* [WHAT YOU NEED TO DO]:
In the copy of the lines below, leave out pictures and print everything else exactly.

* [DATA TO USE]:
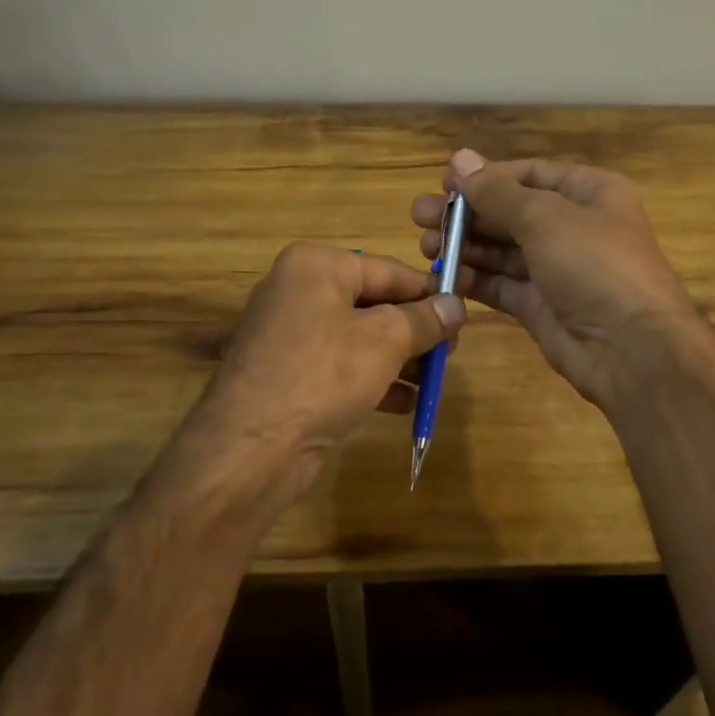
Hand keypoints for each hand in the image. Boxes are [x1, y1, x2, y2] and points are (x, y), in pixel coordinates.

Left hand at [152, 242, 465, 524]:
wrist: (251, 449)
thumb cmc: (323, 375)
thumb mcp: (384, 341)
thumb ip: (424, 319)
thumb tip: (457, 305)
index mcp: (315, 266)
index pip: (387, 270)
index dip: (428, 291)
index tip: (463, 311)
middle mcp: (297, 291)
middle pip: (371, 303)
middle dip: (413, 329)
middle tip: (451, 350)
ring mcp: (288, 334)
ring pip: (357, 337)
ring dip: (398, 358)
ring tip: (434, 379)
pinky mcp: (286, 373)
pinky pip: (339, 366)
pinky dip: (372, 378)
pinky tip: (405, 403)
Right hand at [410, 150, 706, 408]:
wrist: (632, 351)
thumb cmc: (595, 265)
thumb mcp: (545, 218)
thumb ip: (496, 192)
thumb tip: (459, 158)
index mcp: (588, 192)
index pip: (529, 174)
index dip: (486, 177)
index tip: (444, 184)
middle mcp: (574, 226)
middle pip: (510, 211)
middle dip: (466, 214)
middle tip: (419, 217)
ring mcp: (558, 269)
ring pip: (502, 249)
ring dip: (465, 245)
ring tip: (425, 246)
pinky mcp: (542, 306)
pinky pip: (503, 284)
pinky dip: (475, 279)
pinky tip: (444, 275)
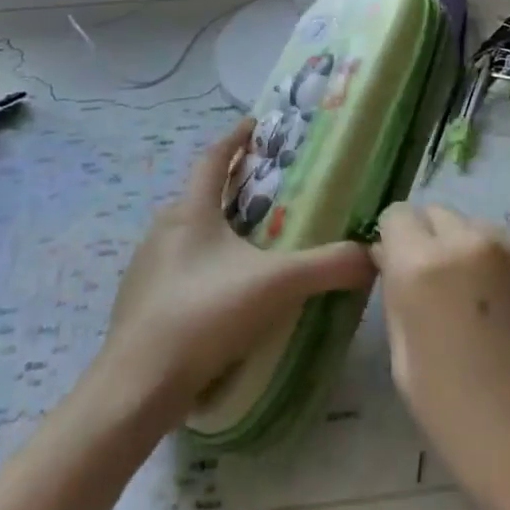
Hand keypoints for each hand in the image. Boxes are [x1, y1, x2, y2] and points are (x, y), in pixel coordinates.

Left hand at [96, 119, 373, 423]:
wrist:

* [YOUR RESPONSE]:
Hand keypoints for each hand in the image. Boxes are [x1, y1, x2, y2] and points are (x, y), in pixel coordinates.

Left hand at [152, 242, 465, 524]:
wrist: (251, 449)
thumb cmc: (323, 375)
thumb mcp: (384, 341)
thumb ip: (424, 319)
thumb tip: (457, 305)
index mcp: (315, 266)
index pip: (387, 270)
index dip: (428, 291)
index tip: (463, 311)
middle mcp: (297, 291)
middle pip: (371, 303)
middle dip: (413, 329)
middle tip: (451, 350)
ring mcp: (288, 334)
ring pip: (357, 337)
ring dip: (398, 358)
ring tip: (434, 379)
pinky mcp: (286, 373)
pinky pip: (339, 366)
pinky dip: (372, 378)
pinky tip: (405, 403)
Right hand at [410, 150, 706, 408]:
wrist: (632, 351)
thumb cmc: (595, 265)
thumb mcp: (545, 218)
thumb ip: (496, 192)
thumb tip: (459, 158)
index mcp: (588, 192)
index pip: (529, 174)
index dip: (486, 177)
index tip: (444, 184)
middle mcp: (574, 226)
middle pip: (510, 211)
middle dip: (466, 214)
middle tip: (419, 217)
ring mcp: (558, 269)
ring pip: (502, 249)
ring dip: (465, 245)
ring tip: (425, 246)
pinky mcp: (542, 306)
pinky pip: (503, 284)
pinky dip: (475, 279)
pinky tip: (444, 275)
Hand keypoints for each hand in the image. Boxes are [x1, y1, x2, y2] and points are (x, y), in pixel coordinates.

Left hand at [96, 119, 373, 423]:
wrist:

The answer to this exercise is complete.